I just realize I have both Peeps and chili in the house....
Remember the rest of the song, Jesse, "...it tastes real bad..."
I just bought a pound of kimchi. There was a Korean BBQ by work which I used to dine at regularly, and I (and my bowels) have missed it.
I'm picking up fried chicken from the place down the street that only does it on Sundays usually but they are also doing Thursdays while socially distant because people kept asking for it. Which is not gonna be kosher-for-passover by any stretch of the imagination being breaded and all, but I ordered it before I thought of that so OH WELL
Timelies all!
Did another abbreviated seder via Skype with Gary's mom. Mr. S was acting up all through it. Sigh...

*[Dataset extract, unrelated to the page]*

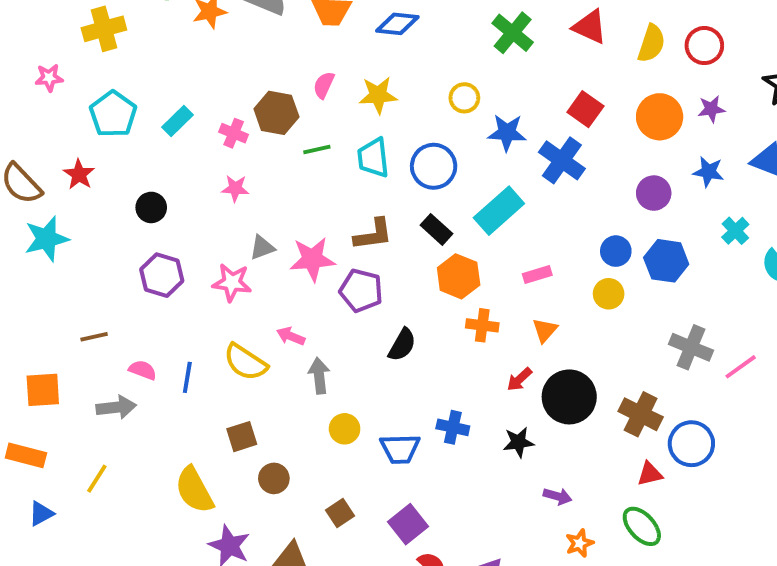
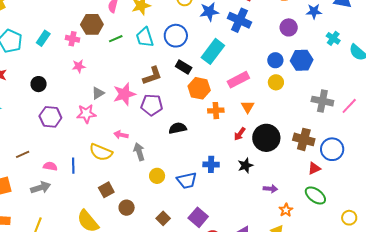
pink rectangle: (537, 275) -> (238, 80), size x1.5
black semicircle: (402, 345) -> (178, 128), turned -120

Remember the rest of the song, Jesse, "...it tastes real bad..."
Oh yeah oh yeah.
some cheesy fake-mexican gang parody thing where a guy in an alley is whispering "psst. Ese. You think you're too good for this gang?"
My secret identity!
It is an adjustment to go from initials to pronunciation, so I am pretty much committed to not changing my tagline for like -- ever.
Seder is scheduled for Saturday, via Zoom. The schul usually hosts about 50 people in person for this seder, so it's going to be *interesting* to see what happens.

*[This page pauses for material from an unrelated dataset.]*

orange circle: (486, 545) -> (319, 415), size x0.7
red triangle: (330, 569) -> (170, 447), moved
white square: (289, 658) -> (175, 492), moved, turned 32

Kat! My brother got the bag of masks from Grace, he's very grateful
Update: The attending has submitted a revised cause-of-death form and the county has accepted it; the attending still needs to sign off on the resulting official death certificate to make everything official, but the funeral director, bless him, will be scampering all over tomorrow morning to make that happen.

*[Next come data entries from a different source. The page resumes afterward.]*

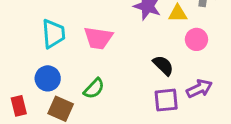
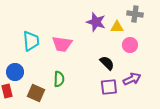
blue circle: (48, 78) -> (15, 72), moved
green semicircle: (94, 89) -> (59, 79), turned -42

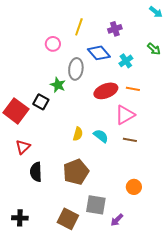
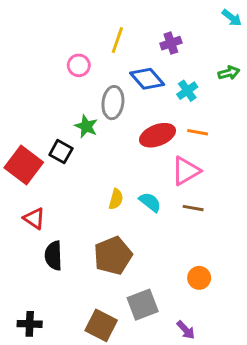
green arrow: (154, 49) -> (229, 73), turned -56
red triangle: (23, 147) -> (34, 218), turned -42
gray square: (96, 205) -> (143, 305), turned -30
purple arrow: (117, 220) -> (186, 330), moved, turned -88

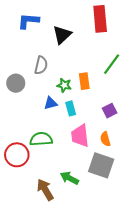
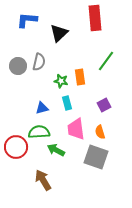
gray circle: (16, 83) -> (18, 66), moved
blue triangle: (51, 103) -> (42, 108), moved
green arrow: (70, 178) -> (56, 150), moved

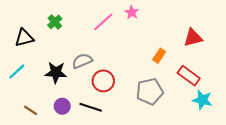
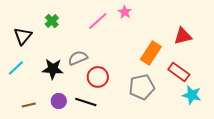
black triangle: (24, 38) -> (23, 36), turned -36
orange rectangle: (159, 56) -> (151, 53), size x1.6
brown line: (31, 110) -> (29, 105), turned -48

He's a longtime member of our dad's congregation and has four other funerals to manage already, with more to come, and he is both unbelievably stressed out and unbelievably committed to fighting dragons on behalf of all the bereaved families (I'm sure in some way it is therapeutic for him--no administrator can possibly conquer the virus through sheer force of will, but bureaucratic snafus can be slain).
Middle brother and I went to the funeral home today to choose a casket from the metal-lined options, because those are the only ones covid victims are allowed. I was briefly tempted by a jet black casket with silver accents that looked absolutely goth AF, but probably more right for me than for our decidedly non-goth father. Then the funeral director told a story about a young woman who chose that for her father and how the rest of the family side-eyed her and told her it looked like a Mafia casket and what did she think her father did for a living anyway? Then we had some bitter laughs about casket shaming. Good times!
I finished the rough draft of the obituary, which even in the short form was RIDICULOUSLY long. But, screw it. We had briefly considered a powder-blue casket almost the same shade as the vintage Lincoln Continental convertible our father had bought last summer to console himself for being too ill to take one last trip to Europe and see the relatives in Greece, but eventually settled on something sober, simple, dignified and inexpensive (which his estate will pay for anyway). If we end up overspending on anything, I'd rather it be on an overly long obituary that hundreds of family and friends will read and keep than a casket that 14 people will see for 20 minutes.
There is still a chance that the grave won't be dug and fully prepped by tomorrow afternoon, in which case my middle brother won't be able to attend the actual burial because if it can't be tomorrow it won't be until next Tuesday and he's aching to return to his spouse and children. And of course my youngest brother can't attend any of it, but of course the entire thing will be livestreamed by the cathedral staff, because OF COURSE.
Also, we discovered a super secret safe in the floor of a super secret closet behind the basement, containing stock certificates and a giant wad of $100 bills. We are MORE than ready to get off this Mister Toad's Wild Ride whipsawing us between howling grief and ridiculousness and Hardy Boys mystery drama, anytime at all.